◆ **Written task**: What dollar amounts does the text on the economics of thermal power conversion give? List every one with its unit.

◆ **Text**:
↓↓↓

Economics of Thermal Power Conversion

In discussions on the economic viability of Fusion as an energy source, the costs of thermal power conversion are often cited as a limiting factor in the achievable cost of electrcicity.

The argument goes that no matter the cost of the fusion reactor, the capital and operating costs of the power conversion (typically a Rankine steam cycle) would still exceed that of renewable sources like wind and solar.

The logic of this perspective is sound, however at the end of the day the reality of its effect comes down to the numbers. What are the true capital and operating costs of a power conversion system? It is this question which I will attempt to explore in this post.

Capital Cost Estimates for Utility Scale Power Plants – EIA 2016

This report was commissioned by an external consultant for the US Energy Information Agency (EIA) in 2016, as a follow on to an earlier 2013 study. The report breaks down capital and operating costs for a number of generating technologies, including both thermal, and alternative sources (wind, solar).

From the data we can draw a number of interesting conclusions:

  • Capital costs for gas turbine and combined cycle plants are significantly lower than those of pure rankine cycles (coal, steam, biomass), as well as wind and solar.
  • Of the four natural gas-fuelled plants, the advanced simple cycle configuration (ACT)has the lowest capital cost at only $677/kW, likely due to the single large 237MVA F-Class turbine, compared to the two-turbine 202MVA layout (CT) at $1100/kW. This implies significant cost savings associated with singular larger gas turbines compared to multi-unit plants.
  • While the ACT configuration had significantly lower fixed O&M cost of only $6.8/kW-year compared to $17.5/kW-year of the CT, at a 90% capacity factor, the higher variable O&M costs of $10.7/MWh vs $3.5/MWh mean that for baseload use the ACT costs more to run, at $11.56/MWh compared to $5.72/MWh. This could reflect increased overhaul costs for the higher temperature turbine, despite the reduced fixed costs due to the simplified plant design.

↑↑↑

◆ **Extracted entries**:
↓↓↓

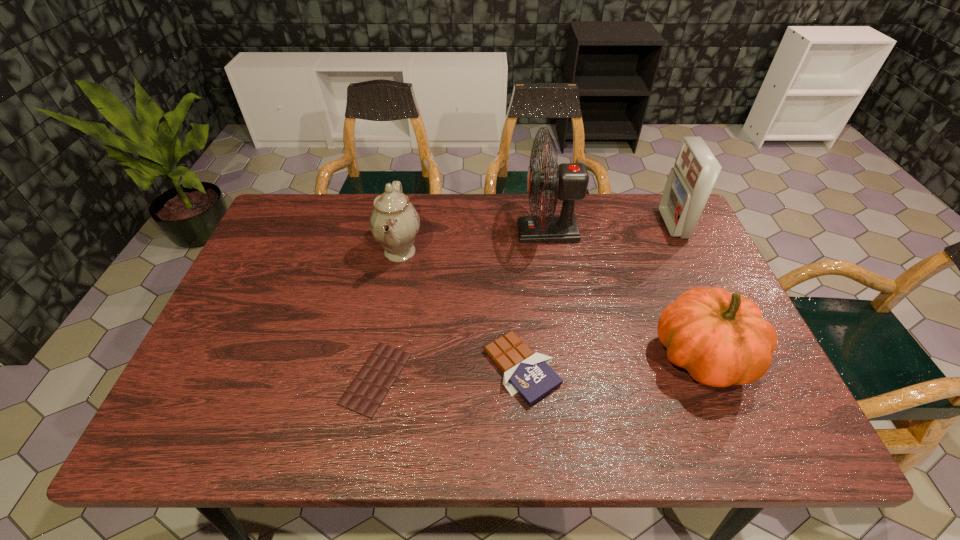
The image size is (960, 540). I want to click on chinaware that is at the far edge, so click(x=394, y=222).

Where is `the first-aid kit that is at the right edge`? the first-aid kit that is at the right edge is located at coordinates (690, 182).

The image size is (960, 540). What are the coordinates of `pumpkin that is at the right edge` in the screenshot? It's located at click(x=720, y=338).

I want to click on object situated at the far right corner, so click(690, 182).

The height and width of the screenshot is (540, 960). In order to click on free space at the far edge of the desktop in this screenshot , I will do `click(595, 211)`.

This screenshot has height=540, width=960. Identify the location of vacant space at the near edge of the desktop. (469, 447).

You are a GUI agent. You are given a task and a screenshot of the screen. Output one action in this format:
    pyautogui.click(x=<x>, y=<y>)
    Task: Click on the vacant area at the left edge
    
    Given the screenshot: What is the action you would take?
    pyautogui.click(x=292, y=255)

At what (x,y) coordinates should I click in order to perform the action: click on vacant space at the right edge. Please return your answer as a coordinate pair (x, y). The height and width of the screenshot is (540, 960). Looking at the image, I should click on (664, 292).

In the image, there is a desktop. Identify the location of vacant space at the near left corner. (176, 449).

In the image, there is a desktop. Identify the location of free region at the far right corner. (x=639, y=232).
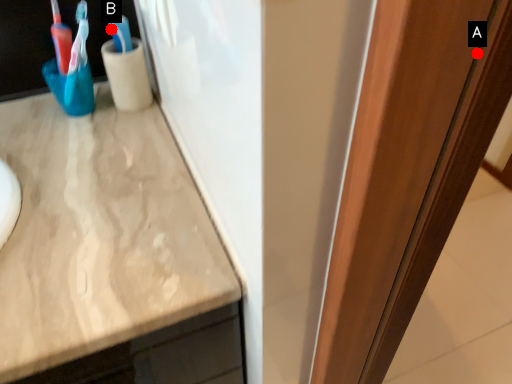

↑↑↑

◆ **Result of the task**: $677/kW, $1100/kW, $6.8/kW-year, $17.5/kW-year, $10.7/MWh, $3.5/MWh, $11.56/MWh, $5.72/MWh